Es curioso cómo las historias más claras de meritocracia suelen estar ligadas al crimen. Axelrod lo entendió mejor que nadie. No porque se considerara un delincuente, sino porque supo que, en el nivel en el que él jugaba, la diferencia entre lo legal y lo ilegal era una cuestión de perspectiva.
La ley parece el único espacio donde el talento y el esfuerzo llevan a la cima. Pero Axelrod nunca fue tan ingenuo. No jugaba para ganar. Jugaba para asegurarse de que los demás perdieran. La diferencia es significativa.
El talento financiero es importante. Pero no es lo que define quién gana y quién pierde. Lo que realmente marca la diferencia es saber cuándo atacar y a quién.
La narrativa del mundo empresarial insiste en que el éxito depende de la constancia, el sacrificio y la resiliencia. Pero Billions es más honesta: te revela que la cima está reservada para quienes comprenden que jugar limpio es una opción, no una obligación.
Axelrod construyó su imperio con esta lógica. Sabía que la vida es una carrera, pero no gana quien corre más rápido. Gana quien entiende quién mueve las apuestas y cuándo debe actuar.
Y él nunca miró hacia atrás.
Porque, como bien sabemos, el éxito siempre conlleva una condena.
El arte de olvidar
Desde abajo, todos aspiramos a ser Don Draper o Bobby Axelrod. No para llevar sus cargas ni para redimir sus culpas, sino para mover las piezas del tablero con su destreza. Queremos su instinto, su cinismo, su capacidad para reescribir las reglas sin despeinarse. Predicamos el esfuerzo con devoción, la disciplina con solemnidad, el sacrificio con algo parecido al orgullo. Y, si tenemos suerte, al menos ascendemos un escalón.
No hasta la cumbre, por supuesto. Pero si tus padres lograron avanzar aunque sea un peldaño, quedarse en el mismo lugar ya no es estabilidad: es un retroceso.
Y ahí es donde empieza el verdadero talento: el arte de olvidar. Olvidamos los apoyos que nos impulsaron, los atajos que tomamos, las veces que doblamos las reglas sin mirar atrás. Olvidamos que la escalera no era para todos. Olvidamos que si jugamos limpio, fue solo cuando no había otra opción. Y entonces, con un gesto de falsa decencia, predicamos sobre el mérito, como si lo hubiéramos inventado.

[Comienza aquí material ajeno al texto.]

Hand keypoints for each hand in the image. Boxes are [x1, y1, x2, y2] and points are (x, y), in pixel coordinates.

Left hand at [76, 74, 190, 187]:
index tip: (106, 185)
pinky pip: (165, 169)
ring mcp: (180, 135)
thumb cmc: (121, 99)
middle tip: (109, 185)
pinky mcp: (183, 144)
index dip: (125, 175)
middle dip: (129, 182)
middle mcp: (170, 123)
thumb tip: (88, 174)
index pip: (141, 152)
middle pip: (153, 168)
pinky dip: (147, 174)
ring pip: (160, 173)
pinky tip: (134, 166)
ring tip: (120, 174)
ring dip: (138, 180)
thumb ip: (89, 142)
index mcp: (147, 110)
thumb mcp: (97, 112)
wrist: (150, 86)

El cine solía alimentar esa fábula. Las series, al menos, han decidido contar la verdad. No sobre el talento, ni sobre el esfuerzo, sino sobre la coreografía necesaria para parecer inocente al llegar demasiado lejos.
Y sí, me declaro culpable: yo también quise ser Draper. Yo también aplaudí a Axelrod. Yo también creí en el cuento… hasta que aprendí a contarlo mejor.